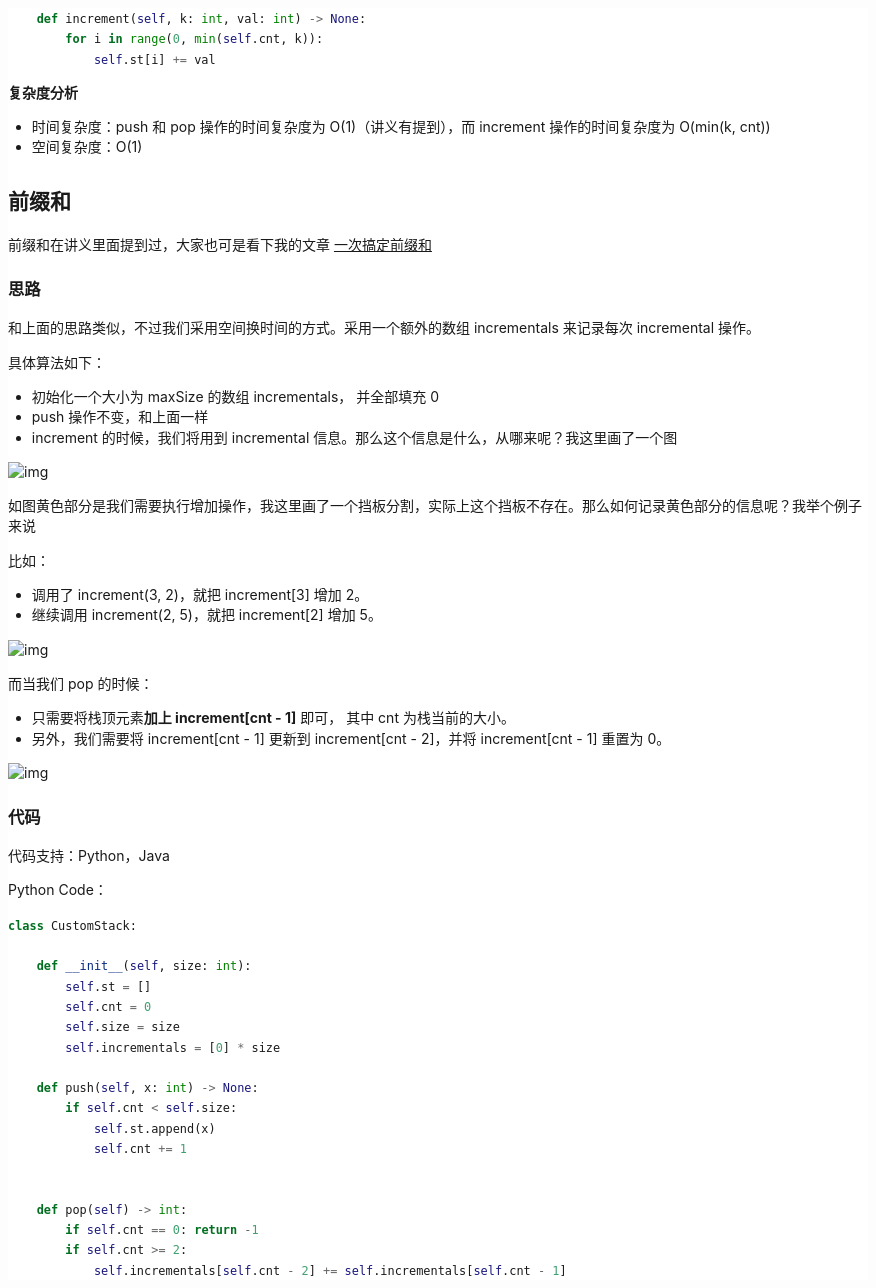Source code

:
 ```python
    def increment(self, k: int, val: int) -> None:
        for i in range(0, min(self.cnt, k)):
            self.st[i] += val
```

**复杂度分析**

- 时间复杂度：push 和 pop 操作的时间复杂度为 O(1)（讲义有提到），而 increment 操作的时间复杂度为 O(min(k, cnt))
- 空间复杂度：O(1)

## 前缀和

前缀和在讲义里面提到过，大家也可是看下我的文章 [一次搞定前缀和](https://lucifer.ren/blog/2020/09/27/atMostK/)

### 思路

和上面的思路类似，不过我们采用空间换时间的方式。采用一个额外的数组 incrementals 来记录每次 incremental 操作。

具体算法如下：

- 初始化一个大小为 maxSize 的数组 incrementals， 并全部填充 0
- push 操作不变，和上面一样
- increment 的时候，我们将用到 incremental 信息。那么这个信息是什么，从哪来呢？我这里画了一个图


![img](https://p.ipic.vip/bd8xsw.jpg)

如图黄色部分是我们需要执行增加操作，我这里画了一个挡板分割，实际上这个挡板不存在。那么如何记录黄色部分的信息呢？我举个例子来说

比如：

- 调用了 increment(3, 2)，就把 increment[3] 增加 2。
- 继续调用 increment(2, 5)，就把 increment[2] 增加 5。

![img](https://p.ipic.vip/dnfp4o.jpg)

而当我们 pop 的时候：

- 只需要将栈顶元素**加上 increment[cnt - 1]** 即可， 其中 cnt 为栈当前的大小。
- 另外，我们需要将 increment[cnt - 1] 更新到 increment[cnt - 2]，并将 increment[cnt - 1] 重置为 0。

![img](https://p.ipic.vip/erz1ha.jpg)

### 代码

代码支持：Python，Java

Python Code：

```python
class CustomStack:

    def __init__(self, size: int):
        self.st = []
        self.cnt = 0
        self.size = size
        self.incrementals = [0] * size

    def push(self, x: int) -> None:
        if self.cnt < self.size:
            self.st.append(x)
            self.cnt += 1


    def pop(self) -> int:
        if self.cnt == 0: return -1
        if self.cnt >= 2:
            self.incrementals[self.cnt - 2] += self.incrementals[self.cnt - 1]
```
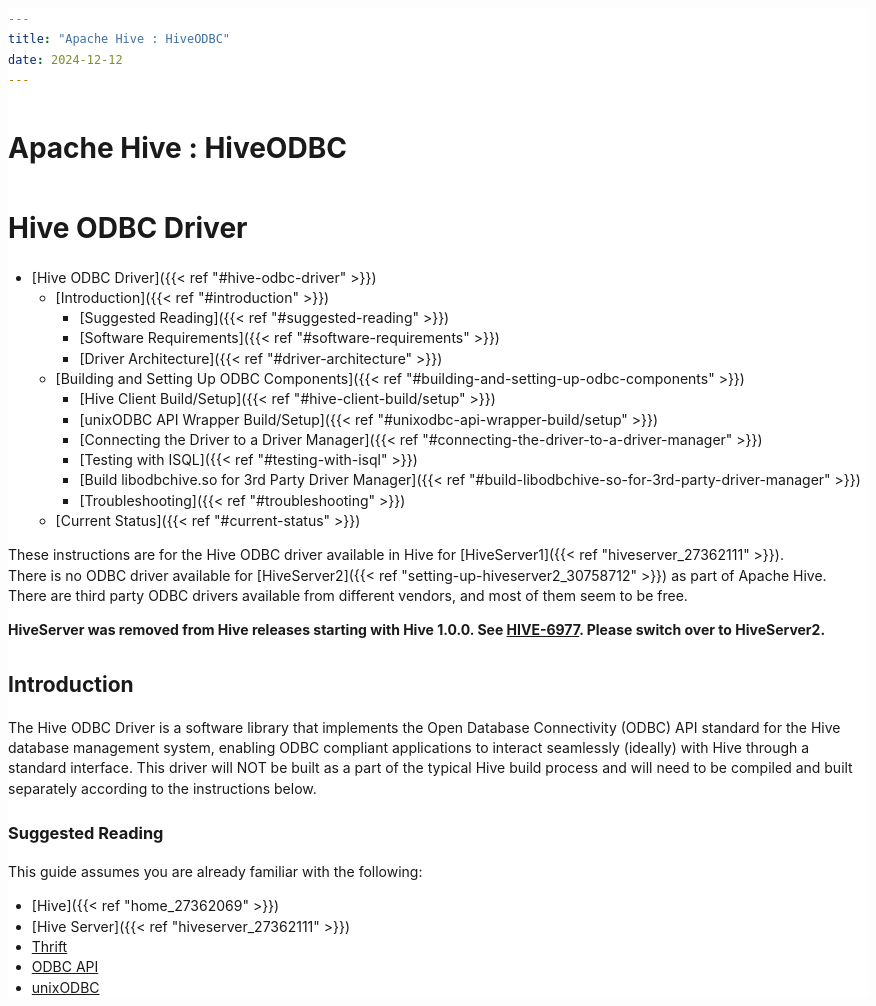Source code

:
 ```yaml
---
title: "Apache Hive : HiveODBC"
date: 2024-12-12
---
```


# Apache Hive : HiveODBC

# Hive ODBC Driver

* [Hive ODBC Driver]({{< ref "#hive-odbc-driver" >}})
	+ [Introduction]({{< ref "#introduction" >}})
		- [Suggested Reading]({{< ref "#suggested-reading" >}})
		- [Software Requirements]({{< ref "#software-requirements" >}})
		- [Driver Architecture]({{< ref "#driver-architecture" >}})
	+ [Building and Setting Up ODBC Components]({{< ref "#building-and-setting-up-odbc-components" >}})
		- [Hive Client Build/Setup]({{< ref "#hive-client-build/setup" >}})
		- [unixODBC API Wrapper Build/Setup]({{< ref "#unixodbc-api-wrapper-build/setup" >}})
		- [Connecting the Driver to a Driver Manager]({{< ref "#connecting-the-driver-to-a-driver-manager" >}})
		- [Testing with ISQL]({{< ref "#testing-with-isql" >}})
		- [Build libodbchive.so for 3rd Party Driver Manager]({{< ref "#build-libodbchive-so-for-3rd-party-driver-manager" >}})
		- [Troubleshooting]({{< ref "#troubleshooting" >}})
	+ [Current Status]({{< ref "#current-status" >}})

These instructions are for the Hive ODBC driver available in Hive for [HiveServer1]({{< ref "hiveserver_27362111" >}}).  
There is no ODBC driver available for [HiveServer2]({{< ref "setting-up-hiveserver2_30758712" >}}) as part of Apache Hive. There are third party ODBC drivers available from different vendors, and most of them seem to be free.

**HiveServer was removed from Hive releases starting with Hive 1.0.0. See [HIVE-6977](https://issues.apache.org/jira/browse/HIVE-6977). Please switch over to HiveServer2.**

## Introduction

The Hive ODBC Driver is a software library that implements the Open Database Connectivity (ODBC) API standard for the Hive database management system, enabling ODBC compliant applications to interact seamlessly (ideally) with Hive through a standard interface. This driver will NOT be built as a part of the typical Hive build process and will need to be compiled and built separately according to the instructions below.

### Suggested Reading

This guide assumes you are already familiar with the following:

* [Hive]({{< ref "home_27362069" >}})
* [Hive Server]({{< ref "hiveserver_27362111" >}})
* [Thrift](http://wiki.apache.org/thrift/)
* [ODBC API](http://msdn.microsoft.com/en-us/library/ms714177(VS.85).aspx)
* [unixODBC](http://www.unixodbc.org/)
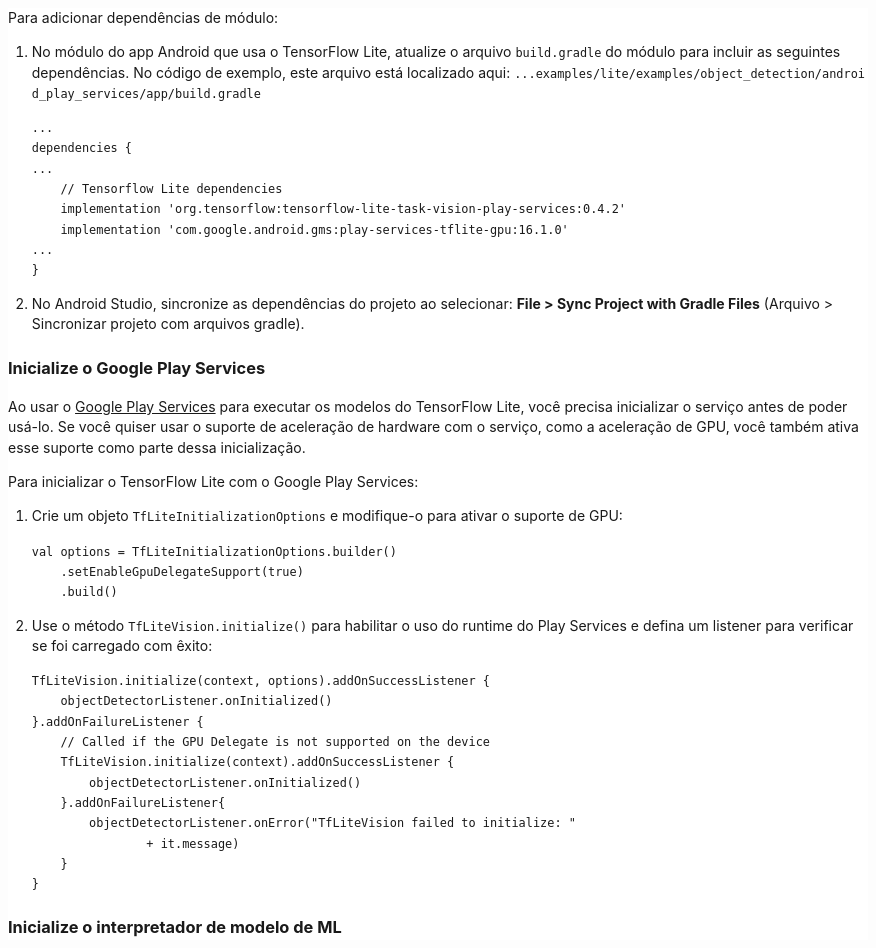Para adicionar dependências de módulo:

1. No módulo do app Android que usa o TensorFlow Lite, atualize o arquivo `build.gradle` do módulo para incluir as seguintes dependências. No código de exemplo, este arquivo está localizado aqui: `...examples/lite/examples/object_detection/android_play_services/app/build.gradle`
    ```
    ...
    dependencies {
    ...
        // Tensorflow Lite dependencies
        implementation 'org.tensorflow:tensorflow-lite-task-vision-play-services:0.4.2'
        implementation 'com.google.android.gms:play-services-tflite-gpu:16.1.0'
    ...
    }
    ```
2. No Android Studio, sincronize as dependências do projeto ao selecionar: **File &gt; Sync Project with Gradle Files** (Arquivo &gt; Sincronizar projeto com arquivos gradle).

### Inicialize o Google Play Services

Ao usar o [Google Play Services](./play_services) para executar os modelos do TensorFlow Lite, você precisa inicializar o serviço antes de poder usá-lo. Se você quiser usar o suporte de aceleração de hardware com o serviço, como a aceleração de GPU, você também ativa esse suporte como parte dessa inicialização.

Para inicializar o TensorFlow Lite com o Google Play Services:

1. Crie um objeto `TfLiteInitializationOptions` e modifique-o para ativar o suporte de GPU:

    ```
    val options = TfLiteInitializationOptions.builder()
        .setEnableGpuDelegateSupport(true)
        .build()
    ```

2. Use o método `TfLiteVision.initialize()` para habilitar o uso do runtime do Play Services e defina um listener para verificar se foi carregado com êxito:

    ```
    TfLiteVision.initialize(context, options).addOnSuccessListener {
        objectDetectorListener.onInitialized()
    }.addOnFailureListener {
        // Called if the GPU Delegate is not supported on the device
        TfLiteVision.initialize(context).addOnSuccessListener {
            objectDetectorListener.onInitialized()
        }.addOnFailureListener{
            objectDetectorListener.onError("TfLiteVision failed to initialize: "
                    + it.message)
        }
    }
    ```

### Inicialize o interpretador de modelo de ML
# # # # # # #
Omit the pictures and reproduce the remaining material above exactly.

Source code

:
 ```python
    def increment(self, k: int, val: int) -> None:
        for i in range(0, min(self.cnt, k)):
            self.st[i] += val
```

**复杂度分析**

- 时间复杂度：push 和 pop 操作的时间复杂度为 O(1)（讲义有提到），而 increment 操作的时间复杂度为 O(min(k, cnt))
- 空间复杂度：O(1)

## 前缀和

前缀和在讲义里面提到过，大家也可是看下我的文章 [一次搞定前缀和](https://lucifer.ren/blog/2020/09/27/atMostK/)

### 思路

和上面的思路类似，不过我们采用空间换时间的方式。采用一个额外的数组 incrementals 来记录每次 incremental 操作。

具体算法如下：

- 初始化一个大小为 maxSize 的数组 incrementals， 并全部填充 0
- push 操作不变，和上面一样
- increment 的时候，我们将用到 incremental 信息。那么这个信息是什么，从哪来呢？我这里画了一个图


![img](https://p.ipic.vip/bd8xsw.jpg)

如图黄色部分是我们需要执行增加操作，我这里画了一个挡板分割，实际上这个挡板不存在。那么如何记录黄色部分的信息呢？我举个例子来说

比如：

- 调用了 increment(3, 2)，就把 increment[3] 增加 2。
- 继续调用 increment(2, 5)，就把 increment[2] 增加 5。

![img](https://p.ipic.vip/dnfp4o.jpg)

而当我们 pop 的时候：

- 只需要将栈顶元素**加上 increment[cnt - 1]** 即可， 其中 cnt 为栈当前的大小。
- 另外，我们需要将 increment[cnt - 1] 更新到 increment[cnt - 2]，并将 increment[cnt - 1] 重置为 0。

![img](https://p.ipic.vip/erz1ha.jpg)

### 代码

代码支持：Python，Java

Python Code：

```python
class CustomStack:

    def __init__(self, size: int):
        self.st = []
        self.cnt = 0
        self.size = size
        self.incrementals = [0] * size

    def push(self, x: int) -> None:
        if self.cnt < self.size:
            self.st.append(x)
            self.cnt += 1


    def pop(self) -> int:
        if self.cnt == 0: return -1
        if self.cnt >= 2:
            self.incrementals[self.cnt - 2] += self.incrementals[self.cnt - 1]
```
Source code

:
 ```yaml
---
title: "Apache Hive : HiveODBC"
date: 2024-12-12
---
```


# Apache Hive : HiveODBC

# Hive ODBC Driver

* [Hive ODBC Driver]({{< ref "#hive-odbc-driver" >}})
	+ [Introduction]({{< ref "#introduction" >}})
		- [Suggested Reading]({{< ref "#suggested-reading" >}})
		- [Software Requirements]({{< ref "#software-requirements" >}})
		- [Driver Architecture]({{< ref "#driver-architecture" >}})
	+ [Building and Setting Up ODBC Components]({{< ref "#building-and-setting-up-odbc-components" >}})
		- [Hive Client Build/Setup]({{< ref "#hive-client-build/setup" >}})
		- [unixODBC API Wrapper Build/Setup]({{< ref "#unixodbc-api-wrapper-build/setup" >}})
		- [Connecting the Driver to a Driver Manager]({{< ref "#connecting-the-driver-to-a-driver-manager" >}})
		- [Testing with ISQL]({{< ref "#testing-with-isql" >}})
		- [Build libodbchive.so for 3rd Party Driver Manager]({{< ref "#build-libodbchive-so-for-3rd-party-driver-manager" >}})
		- [Troubleshooting]({{< ref "#troubleshooting" >}})
	+ [Current Status]({{< ref "#current-status" >}})

These instructions are for the Hive ODBC driver available in Hive for [HiveServer1]({{< ref "hiveserver_27362111" >}}).  
There is no ODBC driver available for [HiveServer2]({{< ref "setting-up-hiveserver2_30758712" >}}) as part of Apache Hive. There are third party ODBC drivers available from different vendors, and most of them seem to be free.

**HiveServer was removed from Hive releases starting with Hive 1.0.0. See [HIVE-6977](https://issues.apache.org/jira/browse/HIVE-6977). Please switch over to HiveServer2.**

## Introduction

The Hive ODBC Driver is a software library that implements the Open Database Connectivity (ODBC) API standard for the Hive database management system, enabling ODBC compliant applications to interact seamlessly (ideally) with Hive through a standard interface. This driver will NOT be built as a part of the typical Hive build process and will need to be compiled and built separately according to the instructions below.

### Suggested Reading

This guide assumes you are already familiar with the following:

* [Hive]({{< ref "home_27362069" >}})
* [Hive Server]({{< ref "hiveserver_27362111" >}})
* [Thrift](http://wiki.apache.org/thrift/)
* [ODBC API](http://msdn.microsoft.com/en-us/library/ms714177(VS.85).aspx)
* [unixODBC](http://www.unixodbc.org/)
Para adicionar dependências de módulo:

1. No módulo do app Android que usa o TensorFlow Lite, atualize o arquivo `build.gradle` do módulo para incluir as seguintes dependências. No código de exemplo, este arquivo está localizado aqui: `...examples/lite/examples/object_detection/android_play_services/app/build.gradle`
    ```
    ...
    dependencies {
    ...
        // Tensorflow Lite dependencies
        implementation 'org.tensorflow:tensorflow-lite-task-vision-play-services:0.4.2'
        implementation 'com.google.android.gms:play-services-tflite-gpu:16.1.0'
    ...
    }
    ```
2. No Android Studio, sincronize as dependências do projeto ao selecionar: **File &gt; Sync Project with Gradle Files** (Arquivo &gt; Sincronizar projeto com arquivos gradle).

### Inicialize o Google Play Services

Ao usar o [Google Play Services](./play_services) para executar os modelos do TensorFlow Lite, você precisa inicializar o serviço antes de poder usá-lo. Se você quiser usar o suporte de aceleração de hardware com o serviço, como a aceleração de GPU, você também ativa esse suporte como parte dessa inicialização.

Para inicializar o TensorFlow Lite com o Google Play Services:

1. Crie um objeto `TfLiteInitializationOptions` e modifique-o para ativar o suporte de GPU:

    ```
    val options = TfLiteInitializationOptions.builder()
        .setEnableGpuDelegateSupport(true)
        .build()
    ```

2. Use o método `TfLiteVision.initialize()` para habilitar o uso do runtime do Play Services e defina um listener para verificar se foi carregado com êxito:

    ```
    TfLiteVision.initialize(context, options).addOnSuccessListener {
        objectDetectorListener.onInitialized()
    }.addOnFailureListener {
        // Called if the GPU Delegate is not supported on the device
        TfLiteVision.initialize(context).addOnSuccessListener {
            objectDetectorListener.onInitialized()
        }.addOnFailureListener{
            objectDetectorListener.onError("TfLiteVision failed to initialize: "
                    + it.message)
        }
    }
    ```

### Inicialize o interpretador de modelo de ML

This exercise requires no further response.